Sorry I don't know how to answer this question, must mean I have done something wrong : )

 

Sorry I don't know how to answer this question, must mean I have done something wrong : )

Note the use component designators and the lack of colors.

 

View attachment 278634
Note the use component designators and the lack of colors.

I'm sure he'll understand your version as well. Black and white is boring but still understandable.

 

Lots of people have silly rules for schematics. I don't believe "sideways" is wrong.

Generally, schematics flow from upper left to lower right. One rule to understandability is the grounds point down, positive Voltage connections up, negative voltage connections down.

 

Here is what I get for 20 ma and a forward voltage drop of 1.16 Volts. There still might be a smaller error in your calculations.
ETA: I fixed the forward voltage of the presumed LED and the right resistors to get exactly 20 mA. still don't exist.

 

Here is what I get for 20 ma and a forward voltage drop of 1.6 Volts. There might be an error in your calculations.

How does running a simulation with the LED Vf set to 1.6 V indicate that the TS might have made an error in their calculations for LEDs with a Vf of 1.16 V?

@clangray
We don't really need to throw problems like this at a simulator. A moment's worth of analysis will yield equations that we can use and reuse to our heart's content.

For a supply voltage of Vcc driving n LEDs each having a forward voltage drop of Vf at a current of If, we want a limiting resistance, R.

The voltage across R is just the supply voltage minus one LED Vf drop for each LED, so (Vcc - n*Vf). By Ohm's Law, then the resistance we need is given by:

R = (Vcc - n*Vf)/If

If possible, look up the device data sheet your are using. As an example, here is a figure from the data sheet from the HAN1002-1-TR infrared LED that seems like it might be close to what you are working with.


As you can see, at 20 mA it has a (typical) Vf of ~1.25 V, while at 10 mA that is reduced to 1.17 V.

Just decide what current you want, estimate the voltage drop at that current, as well as how many diodes in series, and then calculate the resistance.

You won't be able to find that resistor, so find the nearest one in a table of standard values, and then invert the formula to find the expected current.

If = (Vcc - n*Vf)/R

You will be using a voltage that is slightly wrong, but that is almost certainly washed out by the uncertainty in your particular LED's actual parameters compared to the manufacture's typical curves.

In fact, if you consider that the LED in my example has a typical forward voltage of 1.2 V at 20 mA, but a max voltage of 1.4 V (no min is given), that 200 mV (on the top side only, mind you) covers the change in typical forward voltage from 2 mA to 50 mA, so while looking at "better" values from the charts may give us a warm fuzzy, it is arguably not worth the effort.

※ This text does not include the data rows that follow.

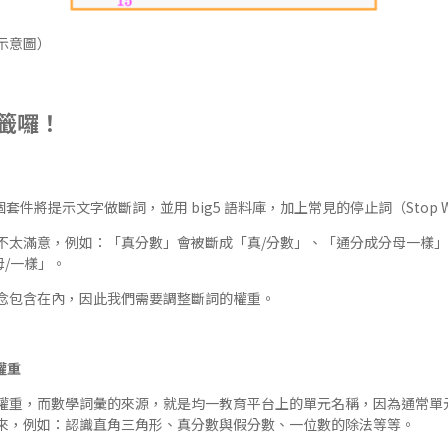
示意圖）
籤囉！
個套件將提示文字做斷詞，並用
big5 語料庫
，加上常見的停止詞（Stop W
不太滿意，例如：「真分數」會被斷成「真/分數」、「通分成分母一樣」會
母/一樣」。
念包含在內，因此我們需要調整斷詞的權重。
權重
權重，而數學詞彙的來源，就是均一教育平台上的單元名稱，因為通常單
來，例如：認識直角三角形、真分數與假分數、一位數的除法等等。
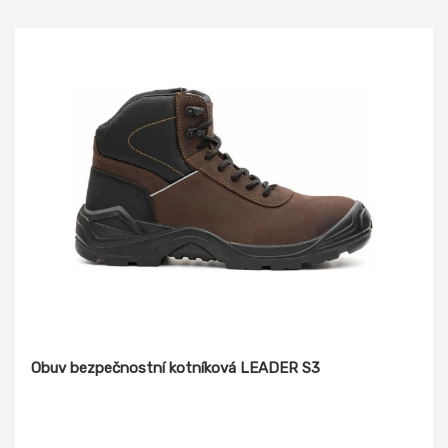
Obuv bezpečnostní kotníková LEADER S3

Just use the typical 1.2 V figure and use that to size your resistor regardless of current. That's one of the several reasons why it's always recommended to stay away from operating near the max device limits.

 

Lots of people have silly rules for schematics. I don't believe "sideways" is wrong.

Some people have silly rules for their drawing and some simply get paralyzed when they see something outside of the way some "expert" or "professor" said was "right". I say, let the newbies be creative - as long at the plus goes to the plus, the minus goes to the minus, and they connect to other things along the way so they don't creat a short circuit. I've worked with teenagers trying to learn how to build something. One has to understand that leaning to keep the bicycle on two wheels for a few laps around the track is way more important than proper racing position and not making a full lap.

 

Well yes, I got the forward voltage wrong. It was more about getting the current in the two legs equal at 20 mA with resistors that do not exist.

 

Vf 1.16 volts seems a bit low for a visible light LED. Are these IR (infrared)?

 

Vf 1.16 volts seems a bit low for a visible light LED. Are these IR (infrared)?

Yes. The TS had very similar thread awhile back and it was established that he was using IR LEDs.